● YOUR TASK:
Pull every line containing "suspension" out of the material below.

════

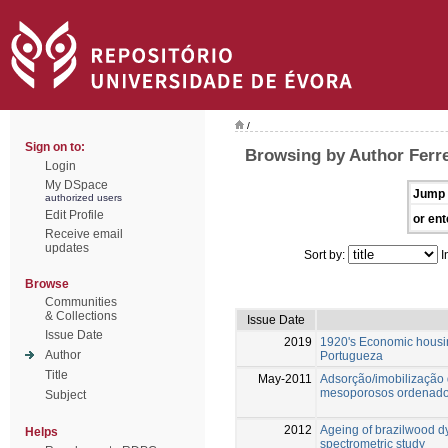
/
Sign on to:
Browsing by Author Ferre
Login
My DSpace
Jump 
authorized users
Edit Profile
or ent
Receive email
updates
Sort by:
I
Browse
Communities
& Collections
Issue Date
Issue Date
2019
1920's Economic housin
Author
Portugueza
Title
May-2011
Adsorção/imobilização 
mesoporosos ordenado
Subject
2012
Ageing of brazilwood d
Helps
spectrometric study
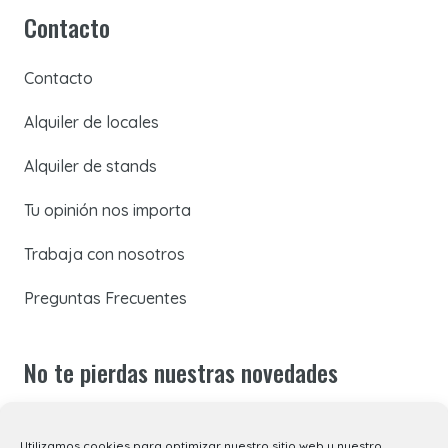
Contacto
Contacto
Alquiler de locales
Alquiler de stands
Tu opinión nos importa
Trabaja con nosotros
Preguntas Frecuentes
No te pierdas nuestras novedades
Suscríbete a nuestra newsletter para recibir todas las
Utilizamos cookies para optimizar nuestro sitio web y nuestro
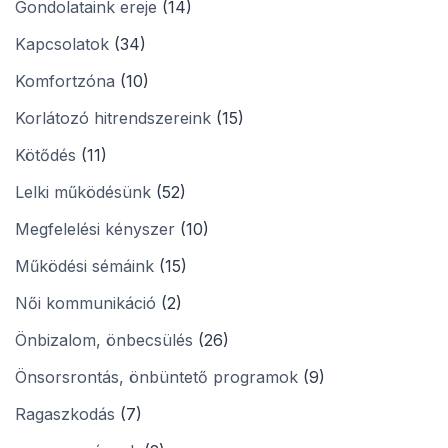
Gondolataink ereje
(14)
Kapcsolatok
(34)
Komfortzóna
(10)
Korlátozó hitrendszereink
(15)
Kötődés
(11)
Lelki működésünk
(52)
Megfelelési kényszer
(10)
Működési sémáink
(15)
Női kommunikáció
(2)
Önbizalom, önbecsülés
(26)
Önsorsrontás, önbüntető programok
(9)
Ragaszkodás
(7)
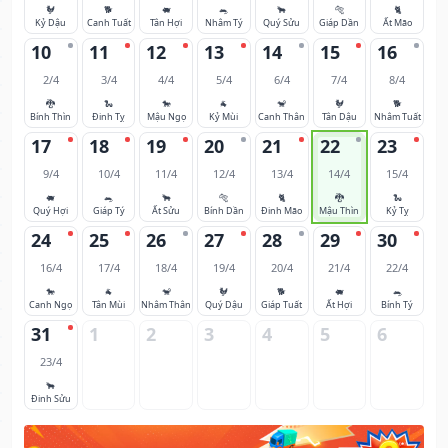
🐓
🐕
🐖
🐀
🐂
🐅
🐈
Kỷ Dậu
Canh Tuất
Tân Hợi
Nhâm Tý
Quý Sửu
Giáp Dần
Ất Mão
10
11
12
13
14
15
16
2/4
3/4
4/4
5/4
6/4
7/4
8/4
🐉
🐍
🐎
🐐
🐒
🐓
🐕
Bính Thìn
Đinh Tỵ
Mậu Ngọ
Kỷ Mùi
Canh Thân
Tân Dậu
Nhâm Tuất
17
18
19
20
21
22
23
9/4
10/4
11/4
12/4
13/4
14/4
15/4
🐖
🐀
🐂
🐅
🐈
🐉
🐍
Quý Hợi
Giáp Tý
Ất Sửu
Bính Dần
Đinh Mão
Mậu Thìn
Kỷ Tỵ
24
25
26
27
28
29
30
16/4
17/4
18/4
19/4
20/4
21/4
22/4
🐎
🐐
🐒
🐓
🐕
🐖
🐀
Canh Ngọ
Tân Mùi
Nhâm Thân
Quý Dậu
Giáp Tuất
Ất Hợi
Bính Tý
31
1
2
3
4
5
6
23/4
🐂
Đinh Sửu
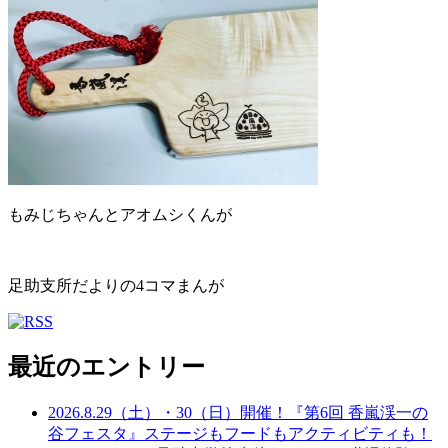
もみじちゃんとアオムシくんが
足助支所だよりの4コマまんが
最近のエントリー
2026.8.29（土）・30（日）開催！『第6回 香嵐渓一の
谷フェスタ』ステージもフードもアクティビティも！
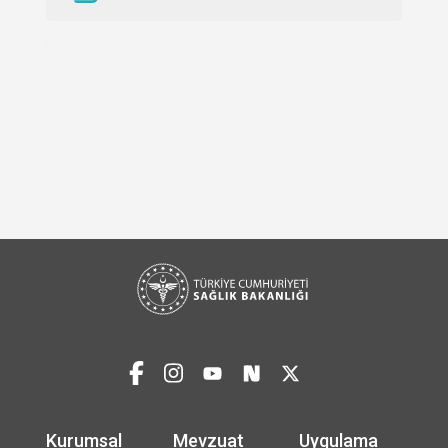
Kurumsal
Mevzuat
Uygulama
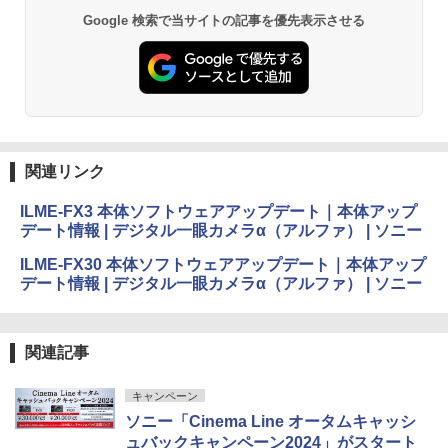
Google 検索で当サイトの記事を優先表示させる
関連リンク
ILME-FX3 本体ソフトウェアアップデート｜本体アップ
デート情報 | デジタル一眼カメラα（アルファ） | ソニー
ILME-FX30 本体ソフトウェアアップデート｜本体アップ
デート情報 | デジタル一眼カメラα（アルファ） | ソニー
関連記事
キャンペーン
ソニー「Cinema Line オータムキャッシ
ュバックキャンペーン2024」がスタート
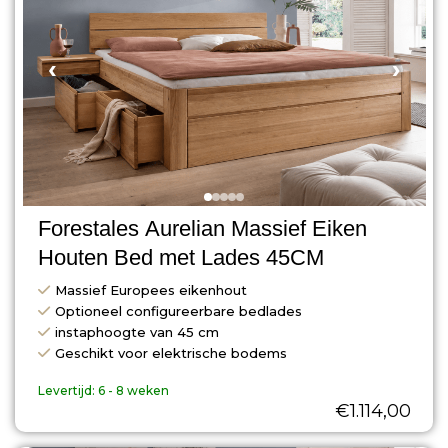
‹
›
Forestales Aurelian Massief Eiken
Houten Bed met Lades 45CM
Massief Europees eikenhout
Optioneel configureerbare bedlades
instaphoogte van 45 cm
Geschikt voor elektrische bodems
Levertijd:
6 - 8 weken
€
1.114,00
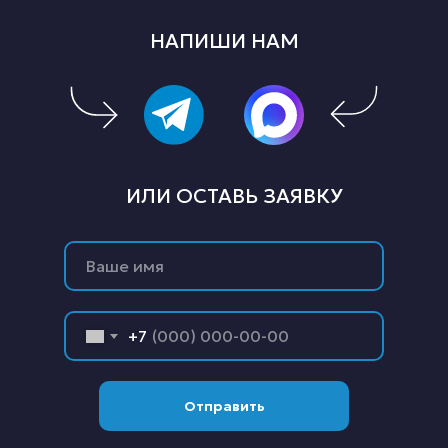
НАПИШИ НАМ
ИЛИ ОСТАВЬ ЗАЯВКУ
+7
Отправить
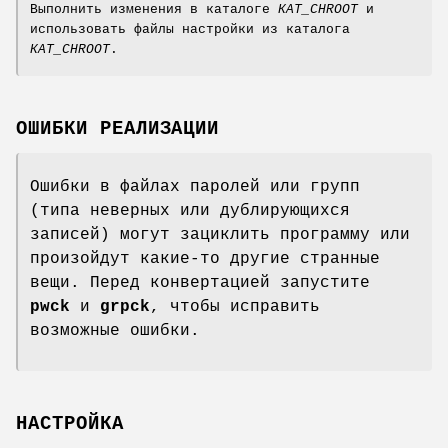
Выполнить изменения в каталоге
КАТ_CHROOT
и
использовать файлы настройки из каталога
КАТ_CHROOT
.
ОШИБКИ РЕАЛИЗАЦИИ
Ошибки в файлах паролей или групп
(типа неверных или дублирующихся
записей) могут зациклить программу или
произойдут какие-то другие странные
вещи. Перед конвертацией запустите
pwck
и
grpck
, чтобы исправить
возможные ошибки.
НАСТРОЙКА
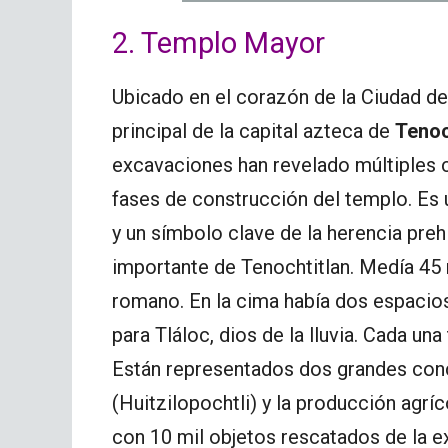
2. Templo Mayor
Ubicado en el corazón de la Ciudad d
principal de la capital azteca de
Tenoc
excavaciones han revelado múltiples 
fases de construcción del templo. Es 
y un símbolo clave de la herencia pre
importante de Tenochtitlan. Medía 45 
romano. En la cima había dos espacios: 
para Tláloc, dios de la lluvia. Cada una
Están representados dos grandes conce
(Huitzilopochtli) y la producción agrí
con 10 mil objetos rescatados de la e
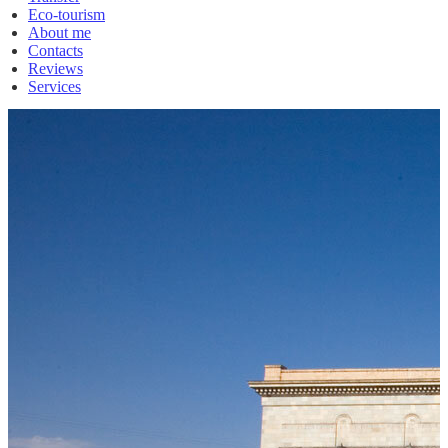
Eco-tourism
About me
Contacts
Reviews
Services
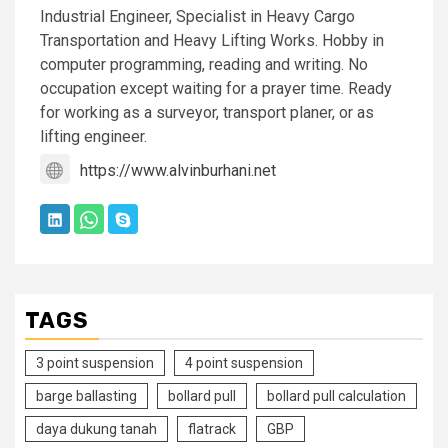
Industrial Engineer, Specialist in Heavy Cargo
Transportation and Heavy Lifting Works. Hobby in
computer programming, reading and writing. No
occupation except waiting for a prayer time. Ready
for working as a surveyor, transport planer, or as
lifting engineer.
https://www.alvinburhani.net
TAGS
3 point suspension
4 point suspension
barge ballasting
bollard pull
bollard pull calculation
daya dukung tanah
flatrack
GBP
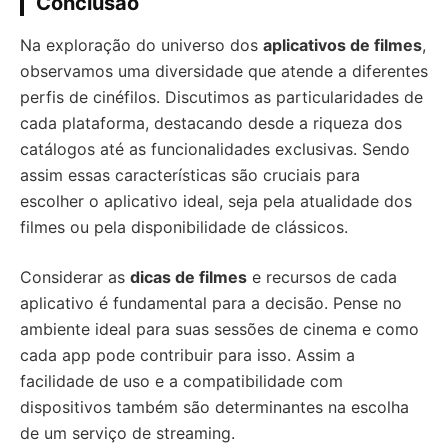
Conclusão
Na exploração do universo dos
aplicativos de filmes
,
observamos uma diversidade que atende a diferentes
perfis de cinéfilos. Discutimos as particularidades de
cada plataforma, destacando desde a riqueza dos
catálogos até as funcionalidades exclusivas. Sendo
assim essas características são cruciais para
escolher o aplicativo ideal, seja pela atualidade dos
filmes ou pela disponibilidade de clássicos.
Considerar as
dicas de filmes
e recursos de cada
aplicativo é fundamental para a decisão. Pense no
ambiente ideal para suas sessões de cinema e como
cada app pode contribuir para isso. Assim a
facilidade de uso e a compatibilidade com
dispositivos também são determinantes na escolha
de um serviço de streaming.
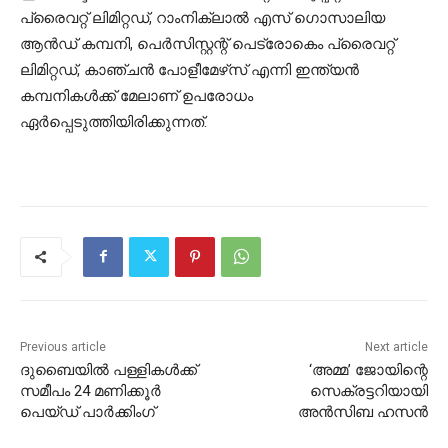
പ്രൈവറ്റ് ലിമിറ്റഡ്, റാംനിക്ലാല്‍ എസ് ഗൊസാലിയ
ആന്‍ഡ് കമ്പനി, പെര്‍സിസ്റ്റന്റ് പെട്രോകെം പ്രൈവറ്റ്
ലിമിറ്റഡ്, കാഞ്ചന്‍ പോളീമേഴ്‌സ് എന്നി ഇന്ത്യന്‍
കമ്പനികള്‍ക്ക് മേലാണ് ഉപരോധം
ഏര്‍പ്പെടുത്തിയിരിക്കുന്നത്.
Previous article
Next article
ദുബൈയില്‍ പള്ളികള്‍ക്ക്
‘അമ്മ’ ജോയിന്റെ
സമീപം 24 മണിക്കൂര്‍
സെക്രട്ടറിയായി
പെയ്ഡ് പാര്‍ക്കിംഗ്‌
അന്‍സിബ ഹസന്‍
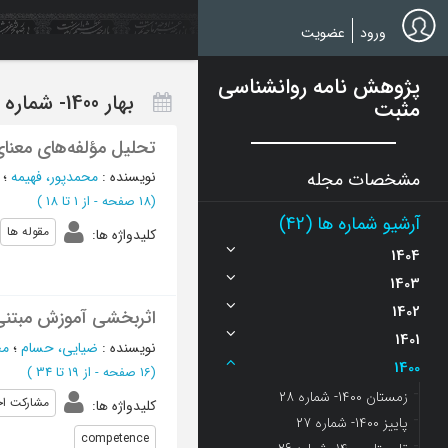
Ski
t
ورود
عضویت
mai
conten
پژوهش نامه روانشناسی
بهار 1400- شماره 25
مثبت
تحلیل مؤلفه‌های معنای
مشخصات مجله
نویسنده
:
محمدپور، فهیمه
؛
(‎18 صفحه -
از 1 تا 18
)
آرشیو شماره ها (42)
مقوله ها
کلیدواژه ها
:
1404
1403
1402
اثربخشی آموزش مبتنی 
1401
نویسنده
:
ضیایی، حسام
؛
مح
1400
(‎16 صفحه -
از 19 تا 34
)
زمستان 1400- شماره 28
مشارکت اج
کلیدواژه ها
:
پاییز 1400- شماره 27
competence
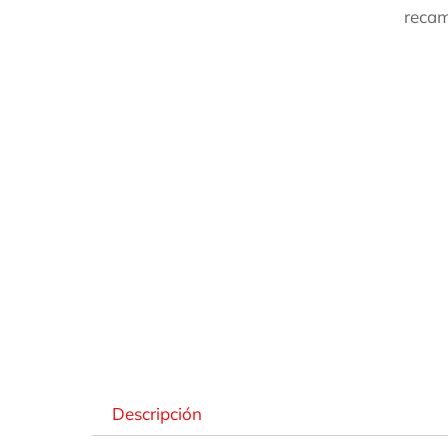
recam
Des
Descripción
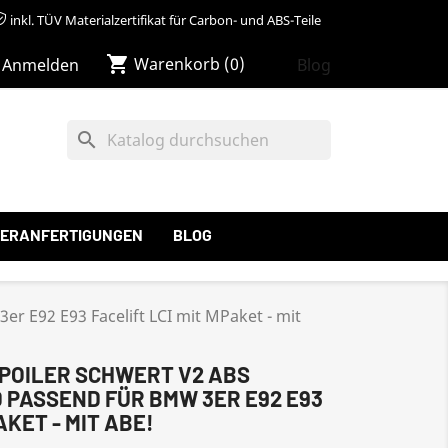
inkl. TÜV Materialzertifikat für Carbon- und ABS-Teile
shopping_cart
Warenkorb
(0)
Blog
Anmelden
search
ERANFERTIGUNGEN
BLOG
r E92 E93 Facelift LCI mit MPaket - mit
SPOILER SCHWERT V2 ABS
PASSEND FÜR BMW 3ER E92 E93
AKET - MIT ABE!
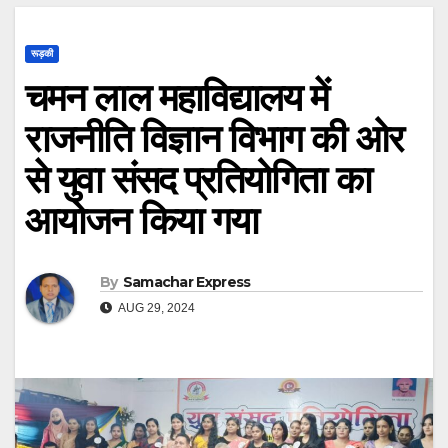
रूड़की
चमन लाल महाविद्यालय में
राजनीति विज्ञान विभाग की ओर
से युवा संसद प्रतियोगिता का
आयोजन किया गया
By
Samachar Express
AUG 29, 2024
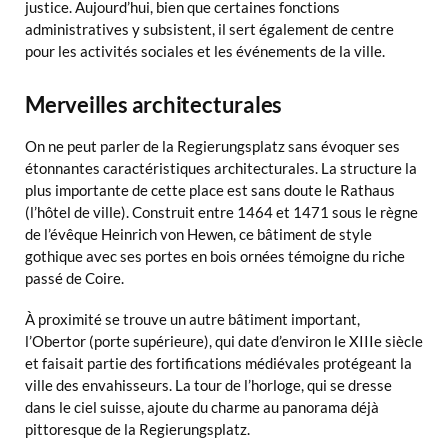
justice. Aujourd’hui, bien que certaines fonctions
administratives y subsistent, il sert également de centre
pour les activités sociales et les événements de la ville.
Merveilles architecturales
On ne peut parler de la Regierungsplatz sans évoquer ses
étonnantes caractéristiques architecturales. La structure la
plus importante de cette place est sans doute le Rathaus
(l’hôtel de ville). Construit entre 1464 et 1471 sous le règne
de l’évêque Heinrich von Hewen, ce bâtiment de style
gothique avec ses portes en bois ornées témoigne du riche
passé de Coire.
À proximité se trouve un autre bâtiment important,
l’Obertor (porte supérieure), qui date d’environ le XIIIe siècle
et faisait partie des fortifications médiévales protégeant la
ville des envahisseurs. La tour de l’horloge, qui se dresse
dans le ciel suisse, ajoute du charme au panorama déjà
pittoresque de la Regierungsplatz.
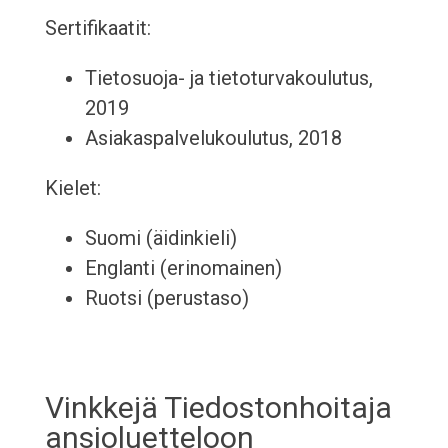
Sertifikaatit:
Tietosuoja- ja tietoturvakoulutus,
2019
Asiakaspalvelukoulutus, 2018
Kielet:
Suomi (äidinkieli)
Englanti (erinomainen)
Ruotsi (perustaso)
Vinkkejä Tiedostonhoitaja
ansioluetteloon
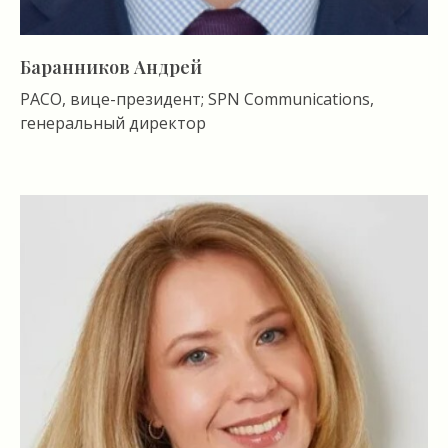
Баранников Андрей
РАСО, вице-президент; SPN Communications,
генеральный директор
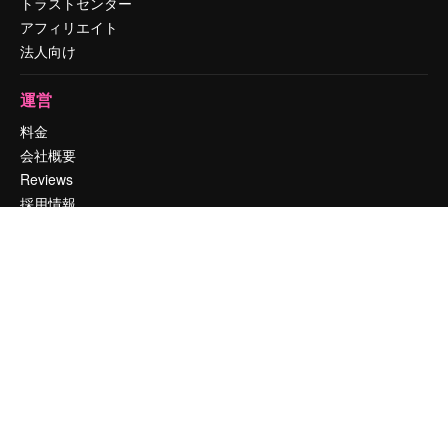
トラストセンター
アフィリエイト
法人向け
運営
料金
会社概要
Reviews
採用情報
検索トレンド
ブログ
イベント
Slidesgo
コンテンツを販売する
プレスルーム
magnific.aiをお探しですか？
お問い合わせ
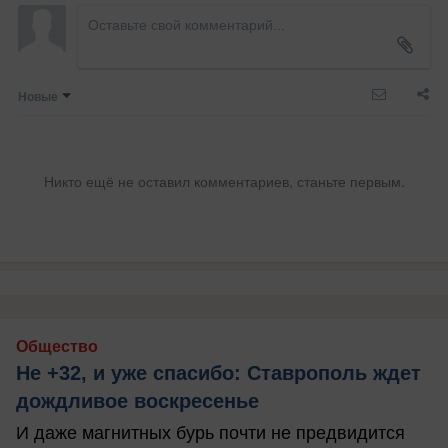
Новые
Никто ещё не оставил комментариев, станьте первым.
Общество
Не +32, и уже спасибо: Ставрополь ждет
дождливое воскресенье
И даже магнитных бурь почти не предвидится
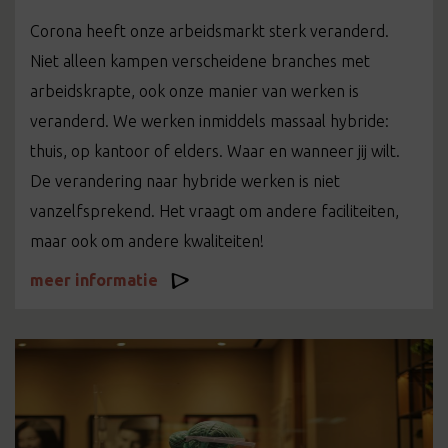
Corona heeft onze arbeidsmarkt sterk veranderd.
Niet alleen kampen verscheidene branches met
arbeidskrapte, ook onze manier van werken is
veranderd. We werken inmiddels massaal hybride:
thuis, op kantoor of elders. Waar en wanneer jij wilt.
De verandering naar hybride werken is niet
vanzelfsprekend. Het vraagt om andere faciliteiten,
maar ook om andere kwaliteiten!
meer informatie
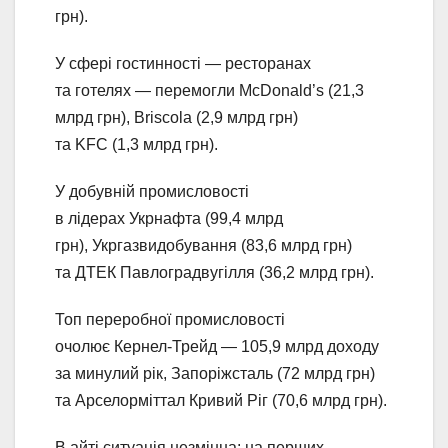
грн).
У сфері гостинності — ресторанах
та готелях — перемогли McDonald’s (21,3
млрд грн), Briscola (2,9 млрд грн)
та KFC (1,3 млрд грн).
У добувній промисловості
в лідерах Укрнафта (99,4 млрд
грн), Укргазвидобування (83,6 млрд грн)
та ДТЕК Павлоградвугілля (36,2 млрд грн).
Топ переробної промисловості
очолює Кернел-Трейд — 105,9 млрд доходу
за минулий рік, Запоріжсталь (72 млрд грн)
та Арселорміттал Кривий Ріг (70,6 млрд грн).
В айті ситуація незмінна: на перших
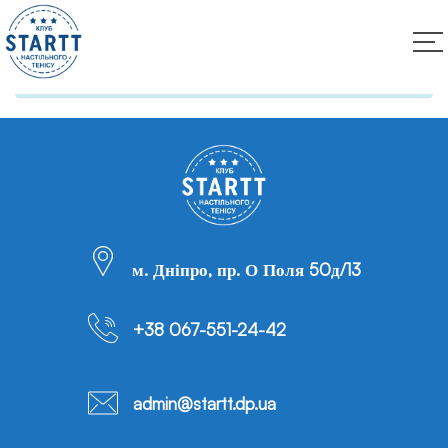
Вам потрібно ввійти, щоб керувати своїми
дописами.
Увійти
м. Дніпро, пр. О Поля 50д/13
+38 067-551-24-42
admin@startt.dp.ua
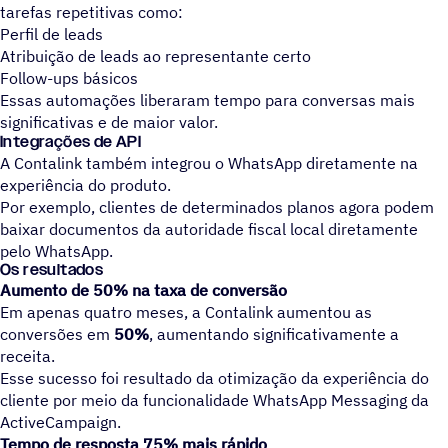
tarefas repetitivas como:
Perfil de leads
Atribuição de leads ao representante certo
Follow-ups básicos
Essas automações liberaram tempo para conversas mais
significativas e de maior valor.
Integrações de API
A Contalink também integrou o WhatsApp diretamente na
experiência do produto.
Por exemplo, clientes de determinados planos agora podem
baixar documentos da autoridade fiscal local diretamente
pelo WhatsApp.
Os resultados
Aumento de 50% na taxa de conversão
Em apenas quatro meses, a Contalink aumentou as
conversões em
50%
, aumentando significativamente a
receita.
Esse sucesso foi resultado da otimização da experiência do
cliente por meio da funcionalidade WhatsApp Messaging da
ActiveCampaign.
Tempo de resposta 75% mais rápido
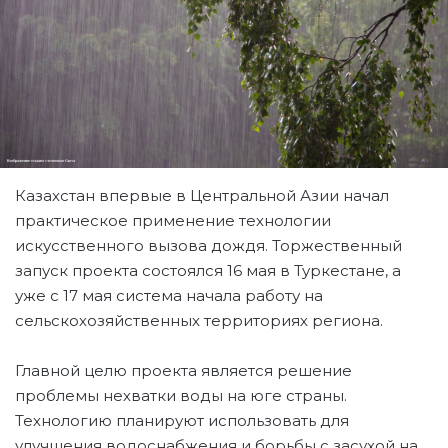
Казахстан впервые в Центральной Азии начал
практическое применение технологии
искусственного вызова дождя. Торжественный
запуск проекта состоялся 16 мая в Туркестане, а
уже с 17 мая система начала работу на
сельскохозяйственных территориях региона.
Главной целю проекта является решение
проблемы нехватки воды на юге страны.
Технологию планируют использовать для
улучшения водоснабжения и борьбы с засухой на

════

● YOUR SOLUTION:
3 point suspension
4 point suspension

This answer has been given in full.